**Quoted passage**.
* * * *

Directed By: Tom Shadyac
Starring: Jim Carrey, Courteney Cox, Sean Young
Tag line: "He's the best there is! (Actually, he's the only one there is.)"
Trivia: Carrie-Anne Moss and Téa Leoni were considered for the role of Melissa Robinson
The opening scene of 1994’s Ace Ventura: Pet Detective tells you everything you need to know about this movie. In it, the title character, posing as a delivery man, is shaking, dropping, kicking, and otherwise mishandling a package clearly marked “Fragile” (with each step he takes, you hear the broken glass rattling around inside it). It’s a familiar joke, done before in a number of screen comedies, yet star Jim Carrey’s exaggerated mannerisms (from his bizarre walk to the way he contorts his face) brings a fresh energy to it. Without Carrey, this would have been a tired old routine. With him, it’s pretty damn funny.

* * * *

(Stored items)
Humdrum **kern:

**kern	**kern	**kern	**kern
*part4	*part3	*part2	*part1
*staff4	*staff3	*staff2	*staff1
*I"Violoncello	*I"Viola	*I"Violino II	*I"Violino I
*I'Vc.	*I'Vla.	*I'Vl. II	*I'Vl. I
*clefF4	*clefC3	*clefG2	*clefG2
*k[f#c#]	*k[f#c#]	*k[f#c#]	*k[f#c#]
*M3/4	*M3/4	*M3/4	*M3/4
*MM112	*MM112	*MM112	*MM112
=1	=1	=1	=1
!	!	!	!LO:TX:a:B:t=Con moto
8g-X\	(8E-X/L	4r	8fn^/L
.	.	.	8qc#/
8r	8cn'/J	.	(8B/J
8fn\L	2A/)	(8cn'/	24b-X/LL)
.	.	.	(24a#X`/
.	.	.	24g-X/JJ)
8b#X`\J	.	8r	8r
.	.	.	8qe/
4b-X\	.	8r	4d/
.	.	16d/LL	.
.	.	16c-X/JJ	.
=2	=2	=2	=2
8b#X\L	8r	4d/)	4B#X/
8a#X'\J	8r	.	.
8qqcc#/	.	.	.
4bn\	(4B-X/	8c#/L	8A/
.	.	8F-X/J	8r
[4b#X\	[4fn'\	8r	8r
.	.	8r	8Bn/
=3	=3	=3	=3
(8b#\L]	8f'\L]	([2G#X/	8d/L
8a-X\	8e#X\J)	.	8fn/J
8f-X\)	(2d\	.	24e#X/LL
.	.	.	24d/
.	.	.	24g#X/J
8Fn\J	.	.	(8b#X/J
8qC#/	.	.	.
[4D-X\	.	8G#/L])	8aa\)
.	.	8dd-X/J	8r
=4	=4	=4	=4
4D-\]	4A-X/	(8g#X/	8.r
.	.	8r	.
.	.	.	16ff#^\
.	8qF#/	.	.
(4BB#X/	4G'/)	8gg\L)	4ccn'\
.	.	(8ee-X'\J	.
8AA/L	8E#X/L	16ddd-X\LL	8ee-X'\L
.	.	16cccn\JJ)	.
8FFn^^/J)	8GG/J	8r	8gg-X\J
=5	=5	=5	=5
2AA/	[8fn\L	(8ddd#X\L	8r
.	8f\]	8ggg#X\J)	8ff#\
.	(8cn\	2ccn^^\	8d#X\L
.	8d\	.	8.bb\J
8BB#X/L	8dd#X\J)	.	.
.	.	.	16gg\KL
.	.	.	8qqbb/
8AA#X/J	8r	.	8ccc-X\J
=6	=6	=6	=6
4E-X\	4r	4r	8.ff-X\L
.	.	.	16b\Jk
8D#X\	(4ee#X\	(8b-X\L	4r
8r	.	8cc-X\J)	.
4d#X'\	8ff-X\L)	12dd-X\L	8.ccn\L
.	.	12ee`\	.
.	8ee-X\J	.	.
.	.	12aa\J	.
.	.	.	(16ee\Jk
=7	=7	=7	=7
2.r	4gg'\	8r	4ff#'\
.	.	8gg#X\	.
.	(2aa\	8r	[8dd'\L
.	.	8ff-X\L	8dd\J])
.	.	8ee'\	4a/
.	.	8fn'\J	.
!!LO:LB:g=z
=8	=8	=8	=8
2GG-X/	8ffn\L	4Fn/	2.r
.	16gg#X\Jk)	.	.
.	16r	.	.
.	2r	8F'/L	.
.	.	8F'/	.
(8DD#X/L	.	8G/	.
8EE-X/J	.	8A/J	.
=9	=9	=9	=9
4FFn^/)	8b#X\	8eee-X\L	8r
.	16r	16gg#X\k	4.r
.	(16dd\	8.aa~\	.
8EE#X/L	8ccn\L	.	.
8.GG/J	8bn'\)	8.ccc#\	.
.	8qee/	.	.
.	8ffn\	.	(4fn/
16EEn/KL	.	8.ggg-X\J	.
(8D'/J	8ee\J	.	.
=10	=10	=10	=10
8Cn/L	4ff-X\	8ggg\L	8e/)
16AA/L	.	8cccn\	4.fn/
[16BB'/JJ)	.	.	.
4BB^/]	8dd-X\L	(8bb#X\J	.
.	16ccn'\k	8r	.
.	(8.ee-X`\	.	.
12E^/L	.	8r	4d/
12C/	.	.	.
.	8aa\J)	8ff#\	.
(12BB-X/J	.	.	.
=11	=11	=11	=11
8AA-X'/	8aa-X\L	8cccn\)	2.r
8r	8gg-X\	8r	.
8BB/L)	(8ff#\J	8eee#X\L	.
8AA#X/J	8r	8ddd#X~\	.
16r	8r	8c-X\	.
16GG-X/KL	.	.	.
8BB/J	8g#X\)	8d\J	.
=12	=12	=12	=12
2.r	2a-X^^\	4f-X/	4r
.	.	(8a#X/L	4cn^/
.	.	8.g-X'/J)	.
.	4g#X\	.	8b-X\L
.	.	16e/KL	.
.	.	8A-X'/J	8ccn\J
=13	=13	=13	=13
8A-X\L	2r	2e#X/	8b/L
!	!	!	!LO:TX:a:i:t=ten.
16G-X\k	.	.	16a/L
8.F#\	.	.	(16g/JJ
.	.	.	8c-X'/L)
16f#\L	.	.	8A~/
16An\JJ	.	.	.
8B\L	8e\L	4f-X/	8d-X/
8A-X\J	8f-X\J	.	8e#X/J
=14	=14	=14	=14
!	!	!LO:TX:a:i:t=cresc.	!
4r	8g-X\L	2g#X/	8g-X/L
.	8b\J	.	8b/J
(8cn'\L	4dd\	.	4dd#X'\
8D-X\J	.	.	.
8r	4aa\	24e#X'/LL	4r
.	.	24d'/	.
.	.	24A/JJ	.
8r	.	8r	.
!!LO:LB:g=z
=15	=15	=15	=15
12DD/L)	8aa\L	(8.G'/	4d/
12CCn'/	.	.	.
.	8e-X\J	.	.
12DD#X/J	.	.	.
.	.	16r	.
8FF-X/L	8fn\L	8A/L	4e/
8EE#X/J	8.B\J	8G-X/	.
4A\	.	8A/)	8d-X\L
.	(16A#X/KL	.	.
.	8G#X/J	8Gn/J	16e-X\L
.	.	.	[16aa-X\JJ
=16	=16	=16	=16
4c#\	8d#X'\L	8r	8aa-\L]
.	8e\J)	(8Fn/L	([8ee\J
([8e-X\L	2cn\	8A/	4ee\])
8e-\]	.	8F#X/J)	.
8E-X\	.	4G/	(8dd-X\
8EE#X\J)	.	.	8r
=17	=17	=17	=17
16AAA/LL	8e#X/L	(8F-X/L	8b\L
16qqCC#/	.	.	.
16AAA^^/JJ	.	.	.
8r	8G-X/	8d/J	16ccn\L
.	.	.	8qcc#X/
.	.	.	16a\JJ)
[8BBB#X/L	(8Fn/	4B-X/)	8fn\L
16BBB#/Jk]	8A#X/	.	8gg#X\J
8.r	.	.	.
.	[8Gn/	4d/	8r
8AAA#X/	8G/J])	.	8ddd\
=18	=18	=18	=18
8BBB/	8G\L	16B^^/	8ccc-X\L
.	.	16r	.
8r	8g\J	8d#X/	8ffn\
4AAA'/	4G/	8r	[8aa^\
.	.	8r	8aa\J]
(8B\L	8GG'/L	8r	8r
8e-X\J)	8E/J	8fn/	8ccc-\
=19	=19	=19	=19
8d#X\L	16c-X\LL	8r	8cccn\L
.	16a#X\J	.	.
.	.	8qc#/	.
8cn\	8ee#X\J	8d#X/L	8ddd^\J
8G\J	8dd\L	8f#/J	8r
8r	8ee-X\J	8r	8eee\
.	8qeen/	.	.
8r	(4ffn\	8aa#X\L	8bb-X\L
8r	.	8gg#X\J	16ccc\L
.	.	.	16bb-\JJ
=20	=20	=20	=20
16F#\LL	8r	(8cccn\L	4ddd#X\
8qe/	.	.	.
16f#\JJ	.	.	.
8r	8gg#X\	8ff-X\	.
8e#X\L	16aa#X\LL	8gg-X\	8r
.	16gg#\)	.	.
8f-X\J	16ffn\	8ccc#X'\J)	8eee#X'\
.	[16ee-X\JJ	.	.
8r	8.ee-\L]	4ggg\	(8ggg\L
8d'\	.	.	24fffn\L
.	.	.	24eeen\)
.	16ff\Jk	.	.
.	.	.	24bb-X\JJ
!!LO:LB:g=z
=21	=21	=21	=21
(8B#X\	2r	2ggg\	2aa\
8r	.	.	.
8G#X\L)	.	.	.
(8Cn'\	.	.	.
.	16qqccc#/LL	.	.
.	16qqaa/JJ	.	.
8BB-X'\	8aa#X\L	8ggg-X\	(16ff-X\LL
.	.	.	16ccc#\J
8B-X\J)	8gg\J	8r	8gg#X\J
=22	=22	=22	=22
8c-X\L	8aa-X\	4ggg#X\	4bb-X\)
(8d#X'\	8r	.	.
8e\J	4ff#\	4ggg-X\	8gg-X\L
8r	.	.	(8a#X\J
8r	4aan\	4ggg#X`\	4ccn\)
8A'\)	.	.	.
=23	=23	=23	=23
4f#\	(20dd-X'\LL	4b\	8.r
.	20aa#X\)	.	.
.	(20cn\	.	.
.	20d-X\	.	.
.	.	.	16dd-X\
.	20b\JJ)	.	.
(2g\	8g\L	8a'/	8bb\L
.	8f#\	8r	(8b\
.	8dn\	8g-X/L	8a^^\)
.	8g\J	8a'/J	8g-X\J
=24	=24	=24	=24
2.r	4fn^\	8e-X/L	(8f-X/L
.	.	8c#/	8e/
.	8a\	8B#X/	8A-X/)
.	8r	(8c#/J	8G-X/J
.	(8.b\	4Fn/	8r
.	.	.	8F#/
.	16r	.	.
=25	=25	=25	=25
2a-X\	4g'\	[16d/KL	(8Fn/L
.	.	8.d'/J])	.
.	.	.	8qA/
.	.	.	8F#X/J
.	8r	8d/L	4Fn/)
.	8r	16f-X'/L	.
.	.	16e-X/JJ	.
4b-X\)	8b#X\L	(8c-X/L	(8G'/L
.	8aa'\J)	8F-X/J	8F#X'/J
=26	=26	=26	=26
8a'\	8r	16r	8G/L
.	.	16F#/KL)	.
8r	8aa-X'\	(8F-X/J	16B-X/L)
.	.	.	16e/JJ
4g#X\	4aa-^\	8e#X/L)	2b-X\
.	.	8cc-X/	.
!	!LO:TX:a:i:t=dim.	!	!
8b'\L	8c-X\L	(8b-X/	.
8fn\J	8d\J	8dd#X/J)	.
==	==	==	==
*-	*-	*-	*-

* * * *

**Exercise details**.
Decide whether each statement agrees with the Ace Ventura: Pet Detective notes above. Answer yes or no, and quote the deciding words.
1. The film's tag line admits the title character is the only one there is.
2. Jim Carrey directed the film.
3. In the opening scene, the title character treats the package gently.

**Response to the exercise**.
1. Yes: "(Actually, he's the only one there is.)"
2. No: "Directed By: Tom Shadyac"
3. No: "is shaking, dropping, kicking, and otherwise mishandling a package clearly marked “Fragile”"